* Source information *
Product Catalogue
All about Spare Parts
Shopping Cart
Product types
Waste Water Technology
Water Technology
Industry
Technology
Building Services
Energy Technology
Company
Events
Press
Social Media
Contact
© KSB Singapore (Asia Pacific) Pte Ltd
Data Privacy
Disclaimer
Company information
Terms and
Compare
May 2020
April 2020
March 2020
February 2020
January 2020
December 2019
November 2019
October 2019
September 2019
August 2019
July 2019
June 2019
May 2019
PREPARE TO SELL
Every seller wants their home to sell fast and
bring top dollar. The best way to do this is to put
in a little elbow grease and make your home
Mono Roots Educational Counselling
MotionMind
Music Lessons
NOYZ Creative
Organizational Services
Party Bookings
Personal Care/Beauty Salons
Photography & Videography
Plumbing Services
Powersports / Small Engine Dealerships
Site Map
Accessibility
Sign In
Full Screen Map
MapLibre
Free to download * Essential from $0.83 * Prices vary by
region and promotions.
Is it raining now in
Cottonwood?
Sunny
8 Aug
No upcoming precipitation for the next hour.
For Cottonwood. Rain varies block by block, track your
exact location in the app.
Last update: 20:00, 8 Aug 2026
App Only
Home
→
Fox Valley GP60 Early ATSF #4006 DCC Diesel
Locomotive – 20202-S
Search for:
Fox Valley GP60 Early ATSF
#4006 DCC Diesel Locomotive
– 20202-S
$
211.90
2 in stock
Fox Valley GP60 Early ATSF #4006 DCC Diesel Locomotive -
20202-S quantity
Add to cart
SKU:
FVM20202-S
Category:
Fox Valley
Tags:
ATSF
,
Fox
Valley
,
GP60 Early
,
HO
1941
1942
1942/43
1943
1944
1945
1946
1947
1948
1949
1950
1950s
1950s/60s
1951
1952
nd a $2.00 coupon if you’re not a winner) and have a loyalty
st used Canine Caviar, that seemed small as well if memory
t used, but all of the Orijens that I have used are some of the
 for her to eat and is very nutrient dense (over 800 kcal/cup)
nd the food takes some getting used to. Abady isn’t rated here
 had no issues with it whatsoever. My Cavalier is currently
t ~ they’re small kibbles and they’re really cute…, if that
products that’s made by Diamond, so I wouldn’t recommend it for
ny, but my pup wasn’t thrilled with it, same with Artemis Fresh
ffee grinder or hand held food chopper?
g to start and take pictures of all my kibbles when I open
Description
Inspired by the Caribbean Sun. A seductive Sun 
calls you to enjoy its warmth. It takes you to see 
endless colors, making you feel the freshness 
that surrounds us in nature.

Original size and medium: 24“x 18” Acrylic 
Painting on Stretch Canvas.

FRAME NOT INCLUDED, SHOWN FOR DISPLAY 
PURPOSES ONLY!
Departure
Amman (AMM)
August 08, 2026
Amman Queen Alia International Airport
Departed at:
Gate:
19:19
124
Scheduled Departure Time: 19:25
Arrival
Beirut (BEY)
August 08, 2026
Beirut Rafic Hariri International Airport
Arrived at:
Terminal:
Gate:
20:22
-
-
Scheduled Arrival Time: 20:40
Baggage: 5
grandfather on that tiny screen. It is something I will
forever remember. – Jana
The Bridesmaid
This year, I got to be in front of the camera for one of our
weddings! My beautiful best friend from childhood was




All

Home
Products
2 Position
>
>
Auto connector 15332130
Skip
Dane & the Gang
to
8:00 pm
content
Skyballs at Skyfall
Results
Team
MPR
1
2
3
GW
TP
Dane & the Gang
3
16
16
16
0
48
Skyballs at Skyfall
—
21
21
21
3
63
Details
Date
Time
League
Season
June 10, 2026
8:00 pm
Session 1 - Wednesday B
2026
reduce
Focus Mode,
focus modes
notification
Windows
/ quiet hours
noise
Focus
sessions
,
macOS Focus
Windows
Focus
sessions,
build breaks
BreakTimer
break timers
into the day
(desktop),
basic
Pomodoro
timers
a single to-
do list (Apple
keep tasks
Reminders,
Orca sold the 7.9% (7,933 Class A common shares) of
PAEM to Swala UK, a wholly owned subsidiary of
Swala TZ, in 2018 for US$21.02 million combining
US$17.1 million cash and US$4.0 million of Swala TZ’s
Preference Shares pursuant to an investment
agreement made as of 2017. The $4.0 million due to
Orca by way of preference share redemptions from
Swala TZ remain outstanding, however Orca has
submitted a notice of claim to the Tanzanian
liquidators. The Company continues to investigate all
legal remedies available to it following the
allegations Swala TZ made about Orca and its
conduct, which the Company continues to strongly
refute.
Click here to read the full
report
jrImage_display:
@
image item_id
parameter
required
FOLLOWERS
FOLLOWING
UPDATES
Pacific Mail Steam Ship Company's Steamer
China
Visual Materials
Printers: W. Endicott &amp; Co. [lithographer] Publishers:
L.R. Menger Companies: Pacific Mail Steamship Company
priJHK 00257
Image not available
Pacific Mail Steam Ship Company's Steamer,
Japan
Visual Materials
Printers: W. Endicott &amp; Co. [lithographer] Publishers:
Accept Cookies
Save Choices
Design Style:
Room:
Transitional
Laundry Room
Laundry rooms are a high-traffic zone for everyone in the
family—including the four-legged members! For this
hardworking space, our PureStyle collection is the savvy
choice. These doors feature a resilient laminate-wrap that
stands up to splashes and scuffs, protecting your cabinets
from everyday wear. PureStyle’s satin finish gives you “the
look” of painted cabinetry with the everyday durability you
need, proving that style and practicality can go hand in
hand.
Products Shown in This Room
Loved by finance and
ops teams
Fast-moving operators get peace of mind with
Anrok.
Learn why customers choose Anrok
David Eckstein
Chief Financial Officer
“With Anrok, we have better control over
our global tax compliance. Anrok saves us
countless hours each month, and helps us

* About this exercise *
Will you return exactly the lines above from the one with "had no issues" down to the one with "Inspired by the", counting both as part of the range?

* Task output *
 had no issues with it whatsoever. My Cavalier is currently
t ~ they’re small kibbles and they’re really cute…, if that
products that’s made by Diamond, so I wouldn’t recommend it for
ny, but my pup wasn’t thrilled with it, same with Artemis Fresh
ffee grinder or hand held food chopper?
g to start and take pictures of all my kibbles when I open
Description
Inspired by the Caribbean Sun. A seductive Sun 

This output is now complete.